Pentagon Lifts Ban on Women in Combat

Outgoing Defense Secretary Leon Panetta will make an official announcement tomorrow, apparently, but the ban on women in combat roles has been overturned. I think this is primarily an admission of reality; in a war without front lines, women–both soldiers and civilians–are always on the front, whether they’re officially supposed to be there or not. Female Marines are deployed in Afghanistan to gather intelligence from the local community, as women in an extremely patriarchal society are unlikely to talk to male personnel. And of course, they come under fire. They’re already in combat; overturning the ban is a recognition of their experiences.

From a New York Times article from 2010:

Current Pentagon policy bars women from joining combat branches like the infantry, armor and Special Forces, and Congress in the past has sought to restrict military women’s roles even more. But in a common side step during nearly a decade of war in Iraq and Afghanistan, women are “attached,” rather than assigned, to combat units. The female engagement teams simply say they “accompany” Marine infantry units on their patrols.
• • •
# TASKS TO COMPLETE
1/ From the passage about women in combat, copy word for word the stretch that begins with "Pentagon Lifts Ban" and ends with "of their experiences.".
2/ In the passage about women in combat, what are female Marines deployed in Afghanistan to do?

# DATASET
• • •
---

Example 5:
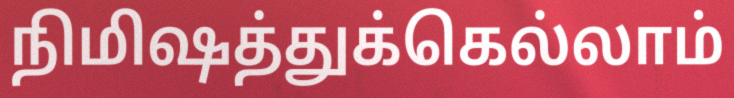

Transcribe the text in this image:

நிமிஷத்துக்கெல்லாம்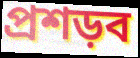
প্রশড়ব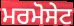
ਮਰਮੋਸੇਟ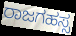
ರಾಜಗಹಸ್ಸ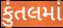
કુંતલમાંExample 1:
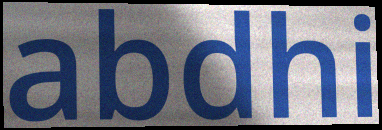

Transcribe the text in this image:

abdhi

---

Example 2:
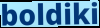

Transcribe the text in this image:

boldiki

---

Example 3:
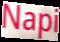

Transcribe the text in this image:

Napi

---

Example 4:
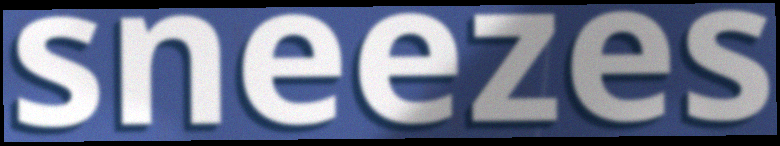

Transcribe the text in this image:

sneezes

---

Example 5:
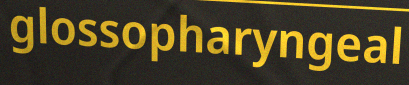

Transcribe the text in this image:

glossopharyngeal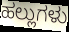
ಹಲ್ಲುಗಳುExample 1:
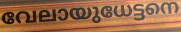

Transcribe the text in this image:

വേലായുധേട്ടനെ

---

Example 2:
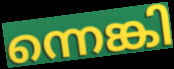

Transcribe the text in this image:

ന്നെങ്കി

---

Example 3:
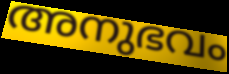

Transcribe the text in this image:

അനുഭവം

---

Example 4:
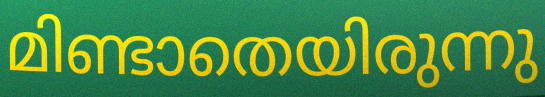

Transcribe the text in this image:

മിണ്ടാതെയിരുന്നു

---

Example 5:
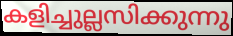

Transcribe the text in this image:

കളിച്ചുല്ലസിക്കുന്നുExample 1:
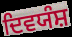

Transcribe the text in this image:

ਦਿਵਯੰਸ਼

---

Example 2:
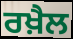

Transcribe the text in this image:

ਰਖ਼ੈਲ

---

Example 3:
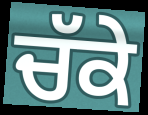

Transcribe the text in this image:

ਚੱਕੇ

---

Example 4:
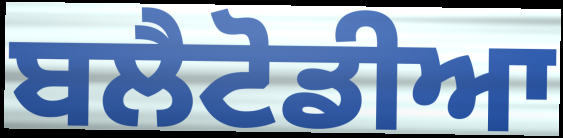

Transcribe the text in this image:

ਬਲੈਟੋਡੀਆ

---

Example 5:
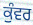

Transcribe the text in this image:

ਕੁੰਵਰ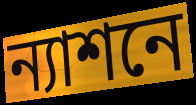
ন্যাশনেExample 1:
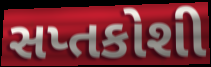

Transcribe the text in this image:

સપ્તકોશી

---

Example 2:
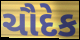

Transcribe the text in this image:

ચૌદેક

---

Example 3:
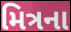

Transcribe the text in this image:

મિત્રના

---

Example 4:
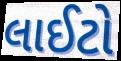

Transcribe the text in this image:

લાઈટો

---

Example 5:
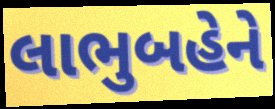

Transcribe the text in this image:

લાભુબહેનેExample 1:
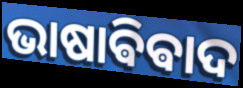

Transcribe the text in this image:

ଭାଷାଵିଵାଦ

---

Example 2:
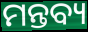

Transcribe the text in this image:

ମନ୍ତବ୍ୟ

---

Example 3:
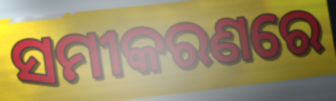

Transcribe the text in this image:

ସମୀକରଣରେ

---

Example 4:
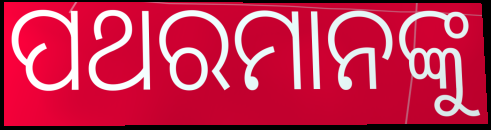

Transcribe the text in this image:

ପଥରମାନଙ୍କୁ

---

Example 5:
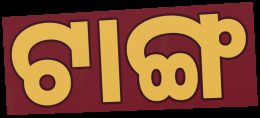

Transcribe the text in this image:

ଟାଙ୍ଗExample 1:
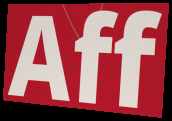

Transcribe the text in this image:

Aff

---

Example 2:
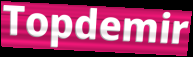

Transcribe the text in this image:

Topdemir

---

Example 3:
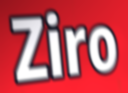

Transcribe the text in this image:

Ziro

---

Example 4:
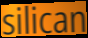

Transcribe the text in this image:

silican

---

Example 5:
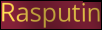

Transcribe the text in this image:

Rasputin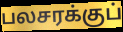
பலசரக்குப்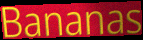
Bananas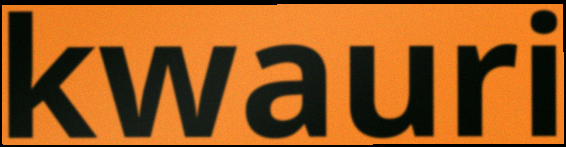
• • •
# TASK-BY-TASK ANSWERS
1/
Pentagon Lifts Ban on Women in Combat

Outgoing Defense Secretary Leon Panetta will make an official announcement tomorrow, apparently, but the ban on women in combat roles has been overturned. I think this is primarily an admission of reality; in a war without front lines, women–both soldiers and civilians–are always on the front, whether they’re officially supposed to be there or not. Female Marines are deployed in Afghanistan to gather intelligence from the local community, as women in an extremely patriarchal society are unlikely to talk to male personnel. And of course, they come under fire. They’re already in combat; overturning the ban is a recognition of their experiences.

2/ They gather intelligence from the local community, because women there are unlikely to talk to male personnel.